Knowledge of the environmental factors and clinical signs.


  • High temperatures.
  • Exposure to sunlight.
  • Combined with high humidity and poor ventilation in indoor housing.


Indoor housing and ventilation

  • Ensure ventilation units are working correctly by performing maintenance checks as soon as temperatures breach thermoneutral zones and ensure that any issues are corrected immediately to avoid having to take emergency measures.
  • Ensure that stocking densities are reduced during periods of extreme heat if ventilation cannot be improved.
  • Do cover any ceiling windows where sunlight shines directly into pig pens.
  • Insulate inner barn rooves and use lighter, reflective colours externally to reduce heat absorption and radiation into the barn.
  • Provide some barren sections in resting areas that are not covered in straw as it has been proven that pigs will seek barren areas during periods of high heat in order to keep cool. Do, however, maintain straw in pens as it is important for gut fill.
  • Producers using bedded packs should ensure that the manure pack is kept to a minimum depth, and dry. Deep, damp manure packs start to compost and release heat and moisture. As the stomach is the heat generation centre, giving the animals minimal bedding allows them to transfer heat to the cooler floor below when they lay down.
  • Use a backpack sprayer in confined conditions, such as show pens, as the mist will cool the pig without overly wetting the bedding.
  • During periods where water use is not restricted, use a misting system low down in the barn as evaporating water has a cooling effect on pigs’ skin.

Outdoor housing

  • Provide access to plenty of shade – artificial (larger arcs and canopies) or natural (trees/woodland). Uninsulated aluminium or bright galvanised steel are perfect for constructing artificial shade canopies.
  • Paint arc roof white and/or cover in branches or foliage to reflect light.
  • During periods where water use is not restricted, use sprinkler systems around housing and create wallows.
  • Apply sunscreen where mud baths and shade cannot be provided.
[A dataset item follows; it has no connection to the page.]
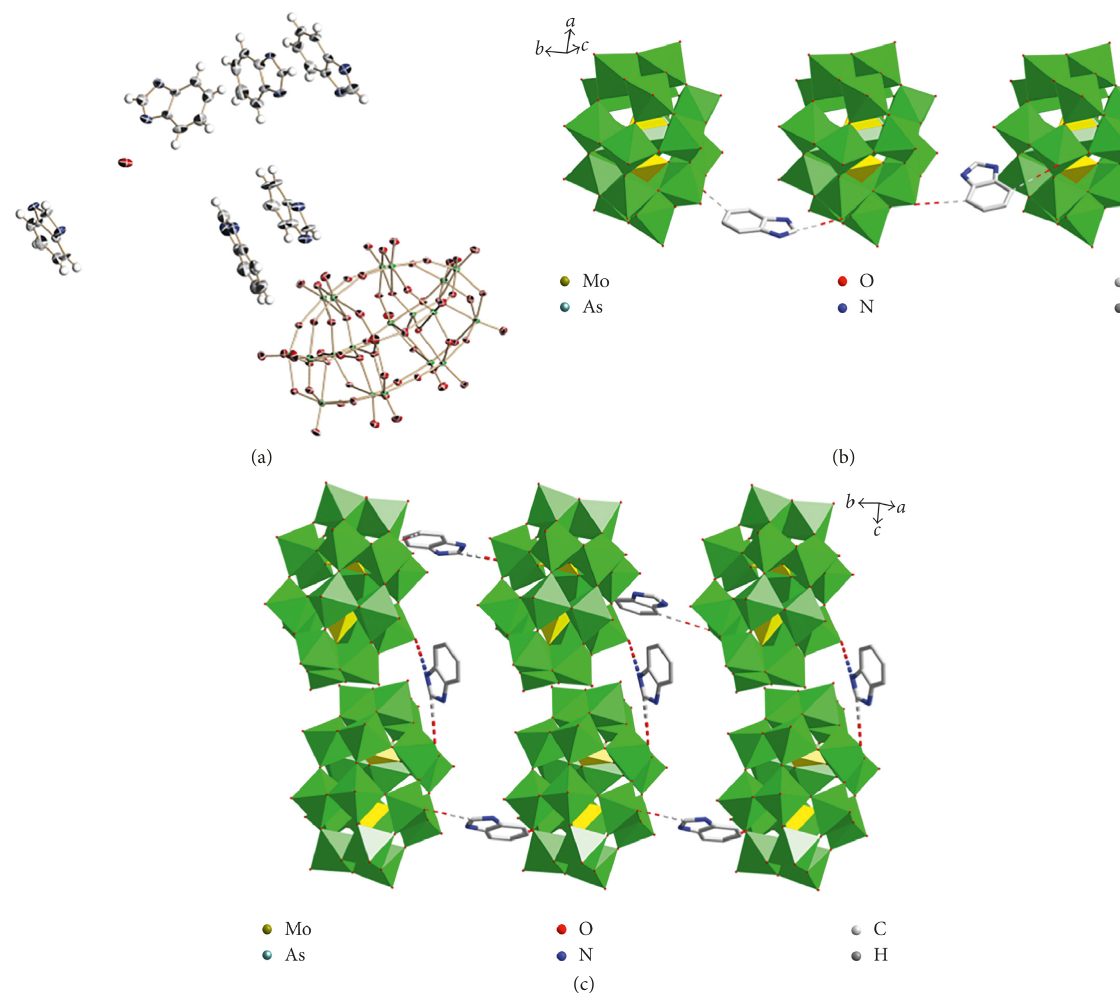
Figure 2: (a) An ORTEP drawing for the molecular unit of 1 in 50% thermal ellipsoids; (b) a drawing with polyhedral and ball-stick pattern for the one-dimensional chain in complex 1 by H-bonds; (c) a picture showing the H-bond interaction between the 2D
To keep water cool and clean... keep water storage and water troughs in the shade, and use blocks of ice or frozen tubs of water to bring the water temperature down and reduce evaporation.


Piglets need continuous access to water at two weeks old and, if left in direct sunlight or in poorly ventilated barns can suffer heat exhaustion, potentially resulting in mortality.


Breeding herds are particularly susceptible to an array of reproductive issues, including decreased farrowing rates, smaller numbers born per litter, a reduced number of piglets born alive per litter, higher embryonic deaths during early gestation, a larger number of stillborn piglets and miscarriages. Heat stress is also responsible for increased mortality among sows.


Heat stress and dehydration in boars can result in lethargy and reduced libido, increased irritability and aggression, and can degrade semen quality.

The same measures must be taken for the boars as for sows during periods of high temperatures, ie provision of wallows and shades, ensuring adequate resting space, and provision of ample fresh, cool water.


In prolonged hot weather, consider feeding pigs the lowest safe level of protein, ensuring the correct essential amino acid balance is maintained. The higher the nutritional protein consumed, the more water pigs require to stay hydrated, therefore reducing protein intake will reduce water required and reduce risk of dehydration.


  1. Use a cool, wet towel on the neck and back of a pig and change the towel regularly to ensure it is having the desired cooling effect.
  2. Consider putting diluted vinegar on the skin as it evaporates quickly, removing heat. Once cooler wash off the vinegar if you wish.
  3. Dribble cold water into the rectum of the affected animal using a flutter valve.
  4. Feed electrolyte rebalancing solutions to seriously affected pigs.

One top tip: Do not use cold or freezing water to cool pigs down if doing so directly – use tepid water as the shock of cold water has been known to kill pigs.